** Exercises to complete **
A – Decide whether each statement below agrees with the passage about MPRIS clients. Answer yes or no for each, and quote the words of the passage that settle it. (i) The Mopidy-MPRIS extension implements the optional tracklist interface. (ii) By default, the Ubuntu Sound Menu includes only one music player. (iii) MPRIS describes a D-Bus interface that makes media players available to other applications on the same system.
B – Carry on the passage about MPRIS clients, starting right after its final sentence.

** Reading passage **
#####
MPRIS clients

MPRIS is short for Media Player Remote Interfacing Specification. It’s a spec that describes a standard D-Bus interface for making media players available to other applications on the same system.

The MPRIS frontend provided by the Mopidy-MPRIS extension currently implements all required parts of the MPRIS spec, plus the optional playlist interface. It does not implement the optional tracklist interface.

Ubuntu Sound Menu

The Ubuntu Sound Menu is the default sound menu in Ubuntu since 10.10 or 11.04. By default, it only includes the Rhytmbox music player, but many other players can integrate with the sound menu, including the official Spotify player and Mopidy.


If you install Mopidy from, the sound menu should work out of the box. If you install Mopidy in any other way, you need to make sure that the file located at extra/desktop/mopidy.desktop in the Mopidy git repo is installed as /usr/share/applications/mopidy.desktop, and that the properties TryExec and Exec in the file points to an existing executable file, preferably your Mopidy executable. If this isn’t in place, the sound menu will not detect that Mopidy is running.
#####
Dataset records
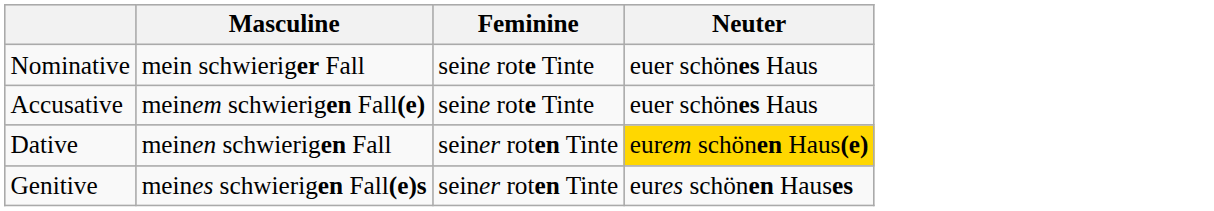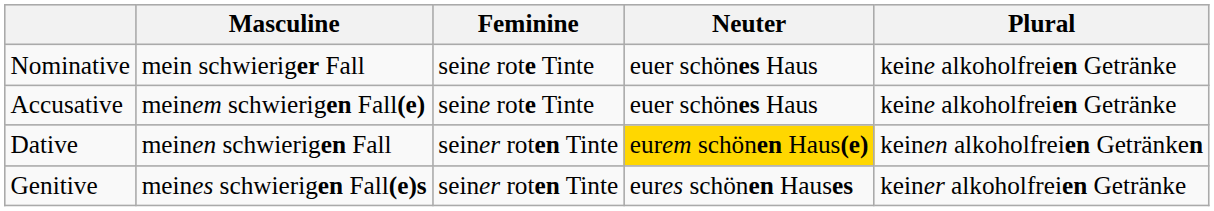+ column: Plural | keine alkoholfreien Getränke | keine alkoholfreien Getränke | keinen alkoholfreien Getränken | keiner alkoholfreien Getränke
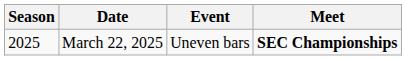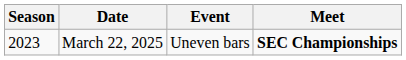March 22, 2025 | Season: 2025 -> 2023
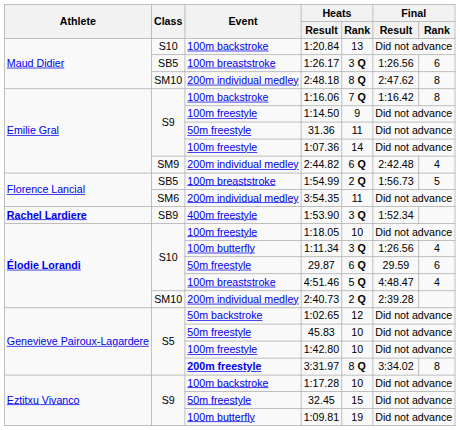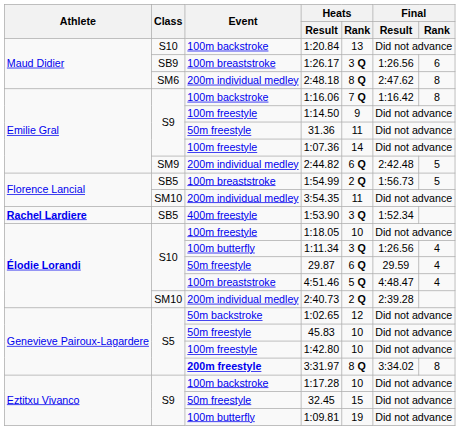1:26.17 | Class: SB5 -> SB9
2:48.18 | Class: SM10 -> SM6
2:44.82 | Final / Rank: 4 -> 5
3:54.35 | Class: SM6 -> SM10
1:53.90 | Class: SB9 -> SB5
29.87 | Final / Rank: 6 -> 4
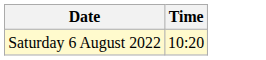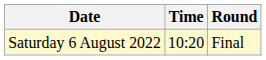+ column: Round | Final
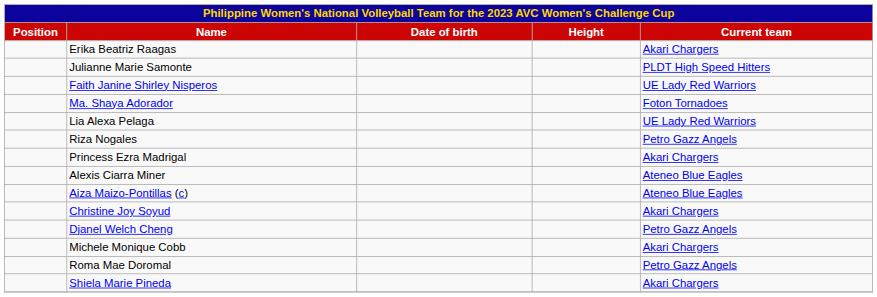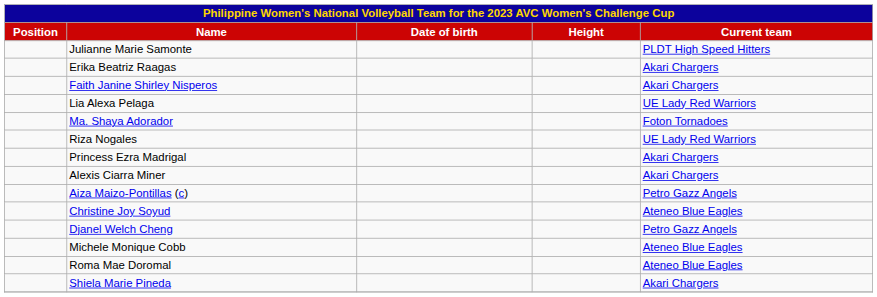rows swapped: Julianne Marie Samonte <-> Erika Beatriz Raagas
Faith Janine Shirley Nisperos | Current team: UE Lady Red Warriors -> Akari Chargers
rows swapped: Ma. Shaya Adorador <-> Lia Alexa Pelaga
Riza Nogales | Current team: Petro Gazz Angels -> UE Lady Red Warriors
Alexis Ciarra Miner | Current team: Ateneo Blue Eagles -> Akari Chargers
Aiza Maizo-Pontillas (c) | Current team: Ateneo Blue Eagles -> Petro Gazz Angels
Christine Joy Soyud | Current team: Akari Chargers -> Ateneo Blue Eagles
Michele Monique Cobb | Current team: Akari Chargers -> Ateneo Blue Eagles
Roma Mae Doromal | Current team: Petro Gazz Angels -> Ateneo Blue Eagles
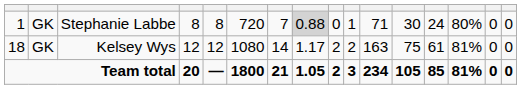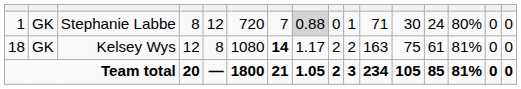Stephanie Labbe | column 5: 8 -> 12
Kelsey Wys | column 5: 12 -> 8
Kelsey Wys | column 7: normal -> bold
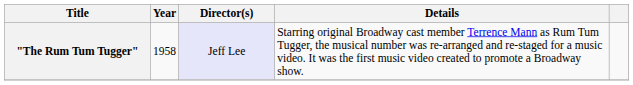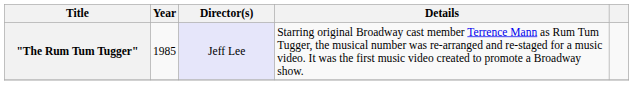"The Rum Tum Tugger" | Year: 1958 -> 1985
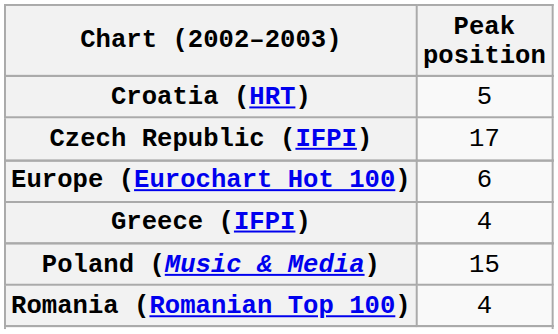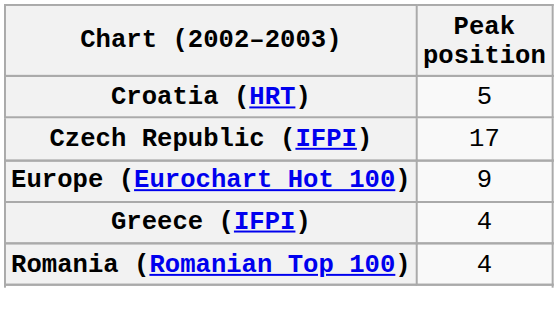Europe (Eurochart Hot 100) | Peak position: 6 -> 9
- row: Poland (Music & Media) | 15
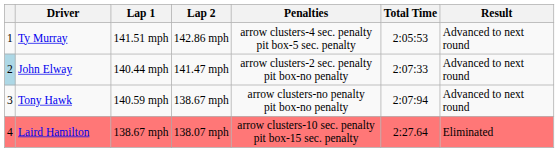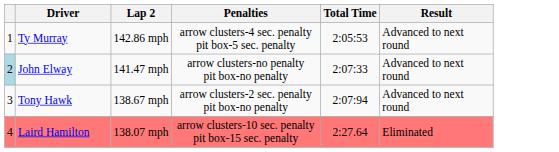- column: Lap 1 | 141.51 mph | 140.44 mph | 140.59 mph | 138.67 mph
John Elway | Penalties: arrow clusters-2 sec. penalty pit box-no penalty -> arrow clusters-no penalty pit box-no penalty
Tony Hawk | Penalties: arrow clusters-no penalty pit box-no penalty -> arrow clusters-2 sec. penalty pit box-no penalty
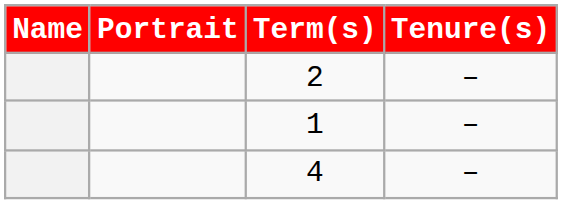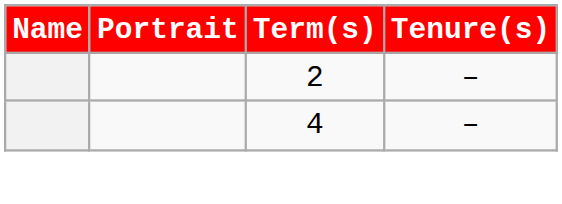- row: 1 | –
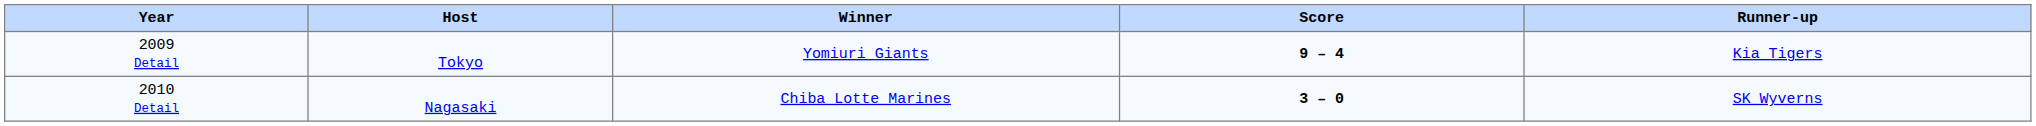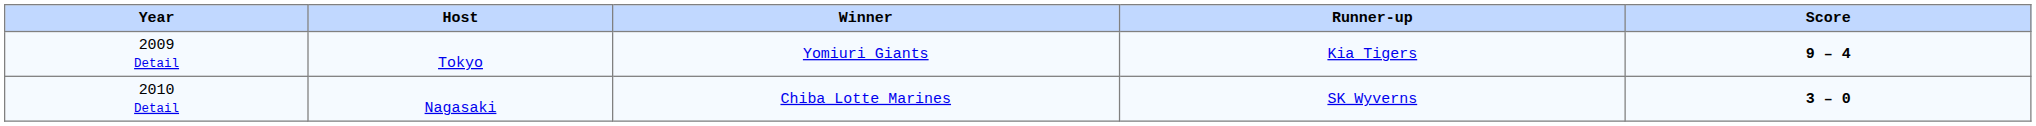columns swapped: Score <-> Runner-up
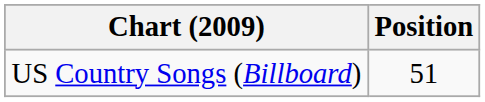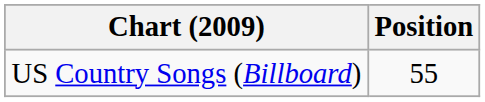US Country Songs (Billboard) | Position: 51 -> 55
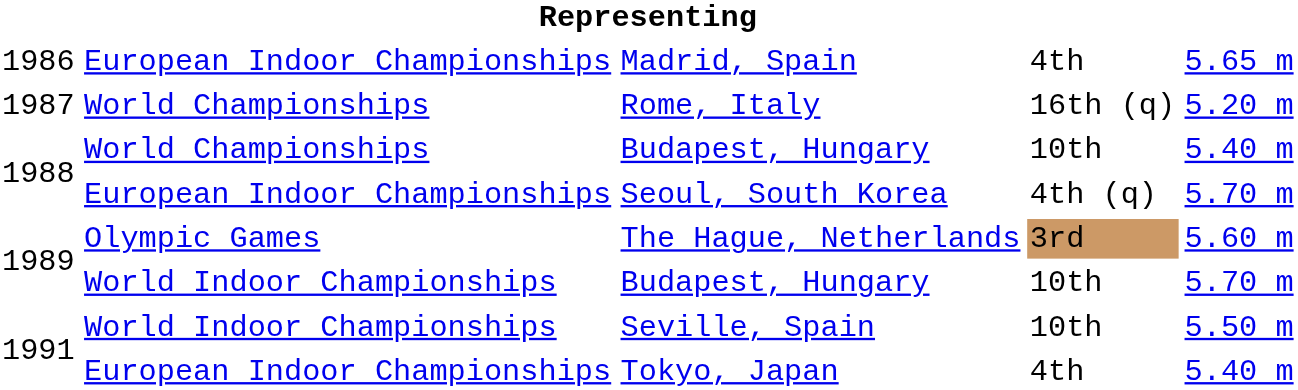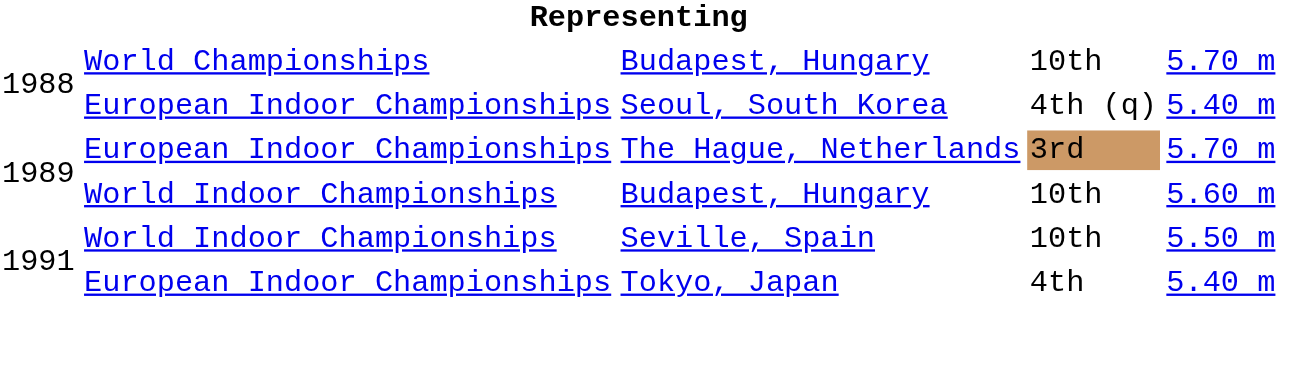- row: 1986 | European Indoor Championships | Madrid, Spain | 4th | 5.65 m
- row: 1987 | World Championships | Rome, Italy | 16th (q) | 5.20 m
1988 / Budapest, Hungary | column 5: 5.40 m -> 5.70 m
Seoul, South Korea | column 5: 5.70 m -> 5.40 m
The Hague, Netherlands | column 2: Olympic Games -> European Indoor Championships
The Hague, Netherlands | column 5: 5.60 m -> 5.70 m
1989 / Budapest, Hungary | column 5: 5.70 m -> 5.60 m
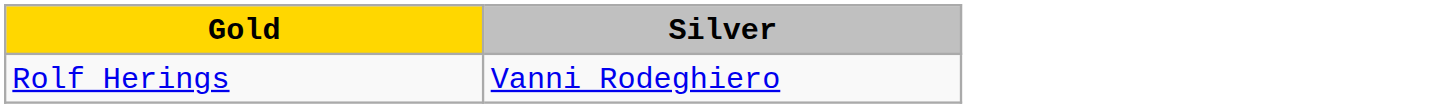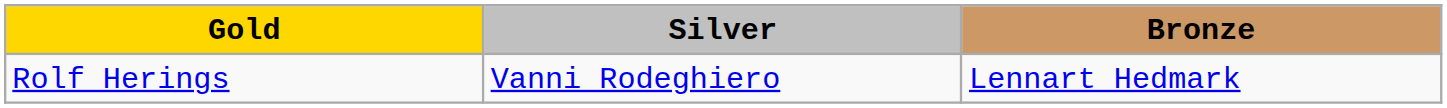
#####
** Answers in order **
A –
(i) No: "It does not implement the optional tracklist interface."
(ii) Yes: "By default, it only includes the Rhytmbox music player"
(iii) Yes: "It’s a spec that describes a standard D-Bus interface for making media players available to other applications on the same system."

B –
Next, Mopidy’s MPRIS frontend must be running for the sound menu to be able to control Mopidy. The frontend is enabled by default, so as long as you have all its dependencies available, you should be good to go. Keep an eye out for warnings or errors from the MPRIS frontend when you start Mopidy, since it may fail because of missing dependencies or because Mopidy is started outside of X; the frontend won’t work if $DISPLAY isn’t set when Mopidy is started.

Under normal use, if Mopidy isn’t running and you open the menu and click on “Mopidy Music Server”, a terminal window will open and automatically start Mopidy. If Mopidy is already running, you’ll see that Mopidy is marked with an arrow to the left of its name, like in the screen shot above, and the player controls will be visible. Mopidy doesn’t support the MPRIS spec’s optional playlist interface yet, so you’ll not be able to select what track to play from the sound menu. If you use an MPD client to queue a playlist, you can use the sound menu to check what you’re currently playing, pause, resume, and skip to the next and previous track.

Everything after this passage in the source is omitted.